She is the small woman with the shy smile standing to Senator Robert F. Kennedy’s right at the podium in the Ambassador Hotel ballroom on June 5, 1968, as he thanks campaign workers after his California primary victory. He thanked her by name—“all of those Mexican Americans, and Dolores Huerta who is an old friend of mine who has worked with the union, to thank her and tell her how much I appreciate her coming tonight.” Although she looked about 18, Huerta was 38 at the time, a seasoned labor activist and lobbyist, having co-founded the National Farm Workers Association (NFWA) with César Chávez and negotiated the first NFWA contract during the legendary Delano grape strike. She is now president of the Dolores Huerta Foundation and sits on the board of both the Feminist Majority Foundation and the People for the American Way.
Q: How vivid is that memory to you, 40 years later?

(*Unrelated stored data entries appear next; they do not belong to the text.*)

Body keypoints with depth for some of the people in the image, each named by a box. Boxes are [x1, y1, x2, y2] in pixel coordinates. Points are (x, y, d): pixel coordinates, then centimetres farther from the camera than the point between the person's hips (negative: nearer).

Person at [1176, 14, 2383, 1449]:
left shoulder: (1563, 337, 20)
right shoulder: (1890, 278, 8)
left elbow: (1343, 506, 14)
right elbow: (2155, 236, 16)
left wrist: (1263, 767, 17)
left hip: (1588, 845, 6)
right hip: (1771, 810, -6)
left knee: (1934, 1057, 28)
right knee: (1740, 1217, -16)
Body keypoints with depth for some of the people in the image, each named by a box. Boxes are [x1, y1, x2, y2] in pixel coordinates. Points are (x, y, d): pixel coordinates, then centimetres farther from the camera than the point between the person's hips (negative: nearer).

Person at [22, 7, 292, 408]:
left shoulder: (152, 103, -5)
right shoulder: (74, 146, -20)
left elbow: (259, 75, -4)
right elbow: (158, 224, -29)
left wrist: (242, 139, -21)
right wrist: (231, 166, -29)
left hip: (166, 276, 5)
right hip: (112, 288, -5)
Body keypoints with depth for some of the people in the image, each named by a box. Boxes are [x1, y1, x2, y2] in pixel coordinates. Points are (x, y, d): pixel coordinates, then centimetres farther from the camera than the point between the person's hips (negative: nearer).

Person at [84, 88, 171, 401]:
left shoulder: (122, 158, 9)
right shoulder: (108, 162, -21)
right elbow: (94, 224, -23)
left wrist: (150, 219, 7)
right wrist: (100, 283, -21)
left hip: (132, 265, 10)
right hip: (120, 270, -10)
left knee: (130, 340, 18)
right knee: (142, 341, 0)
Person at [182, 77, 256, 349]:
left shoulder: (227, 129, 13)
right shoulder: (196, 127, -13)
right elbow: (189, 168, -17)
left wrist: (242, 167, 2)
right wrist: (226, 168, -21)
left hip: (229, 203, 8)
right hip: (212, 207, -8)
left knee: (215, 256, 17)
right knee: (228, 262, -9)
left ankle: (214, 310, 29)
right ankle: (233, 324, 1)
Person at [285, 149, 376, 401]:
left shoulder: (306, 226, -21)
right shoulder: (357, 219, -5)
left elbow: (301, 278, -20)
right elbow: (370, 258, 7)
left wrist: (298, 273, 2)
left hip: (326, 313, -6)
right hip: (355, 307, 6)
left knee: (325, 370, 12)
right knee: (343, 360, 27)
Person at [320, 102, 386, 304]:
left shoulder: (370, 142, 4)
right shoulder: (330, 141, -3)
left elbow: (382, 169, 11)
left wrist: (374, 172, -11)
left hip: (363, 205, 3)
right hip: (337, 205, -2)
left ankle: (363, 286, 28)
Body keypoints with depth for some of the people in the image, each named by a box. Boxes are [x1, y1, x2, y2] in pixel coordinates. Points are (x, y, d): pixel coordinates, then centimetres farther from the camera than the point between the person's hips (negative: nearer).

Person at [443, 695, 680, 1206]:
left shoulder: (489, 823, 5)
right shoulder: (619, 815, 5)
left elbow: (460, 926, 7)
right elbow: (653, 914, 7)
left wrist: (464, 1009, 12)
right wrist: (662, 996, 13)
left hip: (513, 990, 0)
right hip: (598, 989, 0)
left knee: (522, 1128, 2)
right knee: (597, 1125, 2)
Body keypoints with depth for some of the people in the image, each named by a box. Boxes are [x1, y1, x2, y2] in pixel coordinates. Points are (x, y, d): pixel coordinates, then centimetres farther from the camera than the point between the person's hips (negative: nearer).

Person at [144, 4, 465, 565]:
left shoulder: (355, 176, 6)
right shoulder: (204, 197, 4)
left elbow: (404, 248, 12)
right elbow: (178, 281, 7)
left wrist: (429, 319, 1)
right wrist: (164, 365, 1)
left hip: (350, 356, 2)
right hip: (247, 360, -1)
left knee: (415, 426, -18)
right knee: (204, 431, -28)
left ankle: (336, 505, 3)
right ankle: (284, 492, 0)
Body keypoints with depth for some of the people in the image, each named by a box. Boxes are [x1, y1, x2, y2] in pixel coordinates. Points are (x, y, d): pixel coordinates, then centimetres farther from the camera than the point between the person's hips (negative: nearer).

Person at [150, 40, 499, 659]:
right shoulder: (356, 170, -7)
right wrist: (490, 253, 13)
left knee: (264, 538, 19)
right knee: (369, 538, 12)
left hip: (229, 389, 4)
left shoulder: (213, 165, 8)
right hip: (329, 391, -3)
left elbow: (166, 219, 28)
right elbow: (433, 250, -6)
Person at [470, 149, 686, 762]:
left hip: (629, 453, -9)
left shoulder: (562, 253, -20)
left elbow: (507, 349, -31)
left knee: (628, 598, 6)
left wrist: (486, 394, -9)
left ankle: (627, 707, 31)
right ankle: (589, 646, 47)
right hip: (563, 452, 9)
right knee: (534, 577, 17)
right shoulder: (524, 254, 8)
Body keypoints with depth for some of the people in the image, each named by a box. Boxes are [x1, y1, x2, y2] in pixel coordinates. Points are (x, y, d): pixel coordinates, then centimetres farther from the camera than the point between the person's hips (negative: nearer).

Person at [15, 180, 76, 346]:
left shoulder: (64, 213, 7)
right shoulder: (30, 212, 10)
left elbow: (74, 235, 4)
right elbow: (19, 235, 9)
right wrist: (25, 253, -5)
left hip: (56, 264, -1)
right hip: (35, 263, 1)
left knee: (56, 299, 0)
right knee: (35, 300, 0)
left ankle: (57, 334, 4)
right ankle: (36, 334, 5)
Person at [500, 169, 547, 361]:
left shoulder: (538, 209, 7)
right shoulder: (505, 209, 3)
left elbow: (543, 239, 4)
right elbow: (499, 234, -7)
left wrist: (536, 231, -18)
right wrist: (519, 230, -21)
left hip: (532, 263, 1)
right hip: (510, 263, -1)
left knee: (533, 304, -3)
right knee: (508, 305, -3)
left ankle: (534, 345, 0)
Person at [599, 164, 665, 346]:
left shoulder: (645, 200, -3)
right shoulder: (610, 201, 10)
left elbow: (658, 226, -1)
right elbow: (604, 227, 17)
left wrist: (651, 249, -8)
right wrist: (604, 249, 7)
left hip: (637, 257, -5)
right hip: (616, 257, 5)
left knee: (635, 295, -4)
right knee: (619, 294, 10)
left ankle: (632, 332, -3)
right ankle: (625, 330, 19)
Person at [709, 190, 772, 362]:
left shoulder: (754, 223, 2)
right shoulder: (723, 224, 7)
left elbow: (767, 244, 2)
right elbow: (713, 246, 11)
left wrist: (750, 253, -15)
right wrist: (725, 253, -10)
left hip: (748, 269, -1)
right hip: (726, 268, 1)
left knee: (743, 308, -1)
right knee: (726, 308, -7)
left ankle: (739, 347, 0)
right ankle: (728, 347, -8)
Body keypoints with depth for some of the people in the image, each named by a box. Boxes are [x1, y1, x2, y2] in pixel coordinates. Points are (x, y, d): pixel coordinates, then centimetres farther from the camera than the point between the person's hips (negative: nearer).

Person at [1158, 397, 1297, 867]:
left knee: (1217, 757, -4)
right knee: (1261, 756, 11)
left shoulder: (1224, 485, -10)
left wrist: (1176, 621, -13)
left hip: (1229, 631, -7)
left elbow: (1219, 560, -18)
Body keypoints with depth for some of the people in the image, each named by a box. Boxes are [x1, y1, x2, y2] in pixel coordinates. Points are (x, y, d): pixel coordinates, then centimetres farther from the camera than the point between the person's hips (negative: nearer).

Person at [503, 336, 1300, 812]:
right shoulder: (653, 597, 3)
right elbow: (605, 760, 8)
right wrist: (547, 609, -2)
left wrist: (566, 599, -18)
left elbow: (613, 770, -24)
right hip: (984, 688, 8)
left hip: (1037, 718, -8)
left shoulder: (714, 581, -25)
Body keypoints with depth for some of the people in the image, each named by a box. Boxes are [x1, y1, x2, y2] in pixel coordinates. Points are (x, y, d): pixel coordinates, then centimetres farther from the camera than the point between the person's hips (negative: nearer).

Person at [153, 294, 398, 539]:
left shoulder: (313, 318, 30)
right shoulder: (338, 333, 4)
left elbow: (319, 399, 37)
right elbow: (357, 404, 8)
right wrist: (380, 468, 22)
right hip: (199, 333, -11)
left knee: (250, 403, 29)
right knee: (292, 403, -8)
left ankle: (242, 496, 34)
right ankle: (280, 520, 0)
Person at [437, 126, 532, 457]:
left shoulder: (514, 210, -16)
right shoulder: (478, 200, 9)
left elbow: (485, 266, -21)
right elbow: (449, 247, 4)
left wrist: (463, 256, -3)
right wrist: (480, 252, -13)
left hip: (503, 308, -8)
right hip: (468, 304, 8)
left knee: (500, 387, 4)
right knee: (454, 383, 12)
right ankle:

A: I can still summon the joy. And the sound in that room. And then the shock and loss. Our champion was gone. But there was no question that the movement would go on. We knew it would be a big challenge, that there would be roadblocks. But there will always be roadblocks.
Q: Was it any kind of turning point for you?
A: It was an important point in time. But nothing stopped at that point, you know? It was only the beginning. A lot of people have had better lives because of what came after 1968: Title IV, civil rights laws, laws against job discrimination, and fair housing.
Q: Did you have to fight cynicism?
A: No, not then, and not now. People say there are no demonstrations now, nobody marching against whatever, but that’s not true. There are anti-war marches, and marches for racial solidarity, but they don’t get covered. You turn on the news, you get the crime report and the scandal report, but you barely get the world report. I’m not sad that it’s not happening, because I know it is happening. The work for justice never finishes. It’s an ongoing movement, you don’t ever say, “There, that’s all fixed, now I can retire to the beach or something.” I have 11 children and 14 grandchildren—that’s a big investment in the future.